Reste à s’interroger sur la légitimité d’Israël à mener une politique étrangère et frontalière contraire au droit international. Guerre préventive au Liban, assassinat par les agents du Mossad d’arabes influents dans la péninsule arabique, politique d’exécution ciblée en Palestine, blocus de Gaza, incursions armées en Cisjordanie, colonisation outrancière, et assaut sanglant contre des humanitaires. Au nom de quoi Israël pratique-t-il cette politique désastreuse pour la paix en toute impunité ? Première raison invoquée, Israël a des ennemis : groupes terroristes palestiniens, Syrie hostile et Iran faisant profession de foi d’antisémitisme. Cependant les uns comme les autres sont durement sanctionnés et étroitement surveillés par la communauté internationale. Reste alors le poids du passé, celui de l’holocauste. L’ extrême souffrance et l’entretien de la mémoire du génocide expliqueraient la persistance d’une angoisse commune aux juifs d’Israël quant à leur survie. Cette crainte d’une répétition de l’histoire justifie ainsi l’ensemble de mesures illégales mais vécues en Israël comme une légitime défense. Conjuguée à une repentance commune à tout l’Occident, cette crainte (très profonde mais très improbable aujourd’hui a pour effet de conférer à  la politique d’Israël un régime d’exception.

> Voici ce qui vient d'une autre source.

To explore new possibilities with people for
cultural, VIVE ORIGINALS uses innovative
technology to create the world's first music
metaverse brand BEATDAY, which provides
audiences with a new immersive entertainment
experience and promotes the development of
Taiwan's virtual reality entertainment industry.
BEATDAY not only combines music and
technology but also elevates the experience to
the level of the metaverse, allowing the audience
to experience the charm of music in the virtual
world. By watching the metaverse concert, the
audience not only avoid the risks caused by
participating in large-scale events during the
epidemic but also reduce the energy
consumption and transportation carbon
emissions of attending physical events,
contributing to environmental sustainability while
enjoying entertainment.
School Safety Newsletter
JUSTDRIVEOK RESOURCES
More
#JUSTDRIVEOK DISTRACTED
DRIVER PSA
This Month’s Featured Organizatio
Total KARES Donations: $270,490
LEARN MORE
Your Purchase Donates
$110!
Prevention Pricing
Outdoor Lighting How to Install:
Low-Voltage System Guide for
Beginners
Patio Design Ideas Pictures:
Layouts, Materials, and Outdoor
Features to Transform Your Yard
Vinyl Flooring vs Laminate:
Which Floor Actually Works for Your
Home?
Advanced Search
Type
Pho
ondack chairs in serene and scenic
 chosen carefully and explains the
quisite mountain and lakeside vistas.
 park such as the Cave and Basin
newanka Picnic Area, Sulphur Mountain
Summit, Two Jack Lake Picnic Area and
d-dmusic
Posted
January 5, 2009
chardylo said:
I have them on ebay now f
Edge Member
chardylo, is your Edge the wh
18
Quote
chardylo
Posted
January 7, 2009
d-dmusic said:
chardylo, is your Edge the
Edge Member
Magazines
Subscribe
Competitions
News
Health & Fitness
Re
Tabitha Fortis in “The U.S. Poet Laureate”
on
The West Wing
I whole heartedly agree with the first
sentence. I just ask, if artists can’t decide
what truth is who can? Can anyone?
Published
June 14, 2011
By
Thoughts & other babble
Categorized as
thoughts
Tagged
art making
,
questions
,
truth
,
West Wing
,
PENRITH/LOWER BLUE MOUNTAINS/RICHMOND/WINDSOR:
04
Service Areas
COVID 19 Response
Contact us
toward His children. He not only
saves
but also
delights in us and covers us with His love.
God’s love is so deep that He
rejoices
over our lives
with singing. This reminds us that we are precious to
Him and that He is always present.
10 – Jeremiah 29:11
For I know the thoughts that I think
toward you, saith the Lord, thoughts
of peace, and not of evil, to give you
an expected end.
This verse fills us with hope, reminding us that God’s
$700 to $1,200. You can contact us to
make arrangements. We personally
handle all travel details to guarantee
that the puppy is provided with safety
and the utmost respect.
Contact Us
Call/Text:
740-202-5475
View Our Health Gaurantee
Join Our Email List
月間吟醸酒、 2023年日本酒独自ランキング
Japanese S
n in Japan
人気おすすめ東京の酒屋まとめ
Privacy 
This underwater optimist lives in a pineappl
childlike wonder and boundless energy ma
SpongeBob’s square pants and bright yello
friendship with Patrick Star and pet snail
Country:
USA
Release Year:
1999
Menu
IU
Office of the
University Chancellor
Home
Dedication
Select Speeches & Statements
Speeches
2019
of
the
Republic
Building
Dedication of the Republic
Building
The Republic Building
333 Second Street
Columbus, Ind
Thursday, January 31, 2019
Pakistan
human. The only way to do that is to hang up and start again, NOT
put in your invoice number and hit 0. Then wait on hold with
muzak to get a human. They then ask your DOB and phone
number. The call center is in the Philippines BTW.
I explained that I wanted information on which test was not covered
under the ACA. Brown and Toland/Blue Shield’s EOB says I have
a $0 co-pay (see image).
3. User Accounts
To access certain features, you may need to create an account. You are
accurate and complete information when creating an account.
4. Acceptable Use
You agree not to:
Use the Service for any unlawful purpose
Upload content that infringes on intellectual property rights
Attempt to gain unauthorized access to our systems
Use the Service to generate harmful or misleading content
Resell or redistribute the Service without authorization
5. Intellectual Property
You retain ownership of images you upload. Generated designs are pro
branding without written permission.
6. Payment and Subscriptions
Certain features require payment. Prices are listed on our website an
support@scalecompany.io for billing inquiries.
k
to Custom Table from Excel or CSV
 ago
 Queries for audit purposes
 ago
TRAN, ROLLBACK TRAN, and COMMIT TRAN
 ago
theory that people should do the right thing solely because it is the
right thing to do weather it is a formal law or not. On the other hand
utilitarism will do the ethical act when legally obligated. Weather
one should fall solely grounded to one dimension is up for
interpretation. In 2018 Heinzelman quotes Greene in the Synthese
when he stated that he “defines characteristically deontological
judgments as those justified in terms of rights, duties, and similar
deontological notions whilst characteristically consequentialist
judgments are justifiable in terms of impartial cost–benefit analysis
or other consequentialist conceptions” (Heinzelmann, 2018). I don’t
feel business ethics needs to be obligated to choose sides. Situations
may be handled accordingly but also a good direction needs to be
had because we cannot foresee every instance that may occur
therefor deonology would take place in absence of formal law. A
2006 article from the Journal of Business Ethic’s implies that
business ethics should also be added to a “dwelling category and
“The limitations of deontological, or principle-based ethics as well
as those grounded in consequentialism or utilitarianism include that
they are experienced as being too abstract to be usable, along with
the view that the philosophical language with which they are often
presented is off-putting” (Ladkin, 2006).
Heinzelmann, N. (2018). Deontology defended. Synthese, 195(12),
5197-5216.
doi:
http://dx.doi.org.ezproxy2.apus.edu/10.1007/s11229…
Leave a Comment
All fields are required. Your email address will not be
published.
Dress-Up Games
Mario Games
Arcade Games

Or, la mémoire du génocide n’est plus si vivante. Les vieillards d’aujourd’hui étaient des gamins en 42. Pour la génération montante les traces de l’holocauste dans leur famille remontent à la troisième génération. Conscients d’être issus d’un peuple qui a infiniment souffert, ils n’ont en revanche rien eu à endurer de plus que les autres…et singulièrement eu égards à  leurs voisins Palestiniens. Le génocide ne peut plus leur servir de justification et l’agiter sans cesse devient, le temps passant, contre productif. Il n’y aurait rien de plus grave pour les Israéliens et d’incompris dans le reste du monde, que de continuer dans les années qui viennent à entretenir Israël dans son régime d’exception.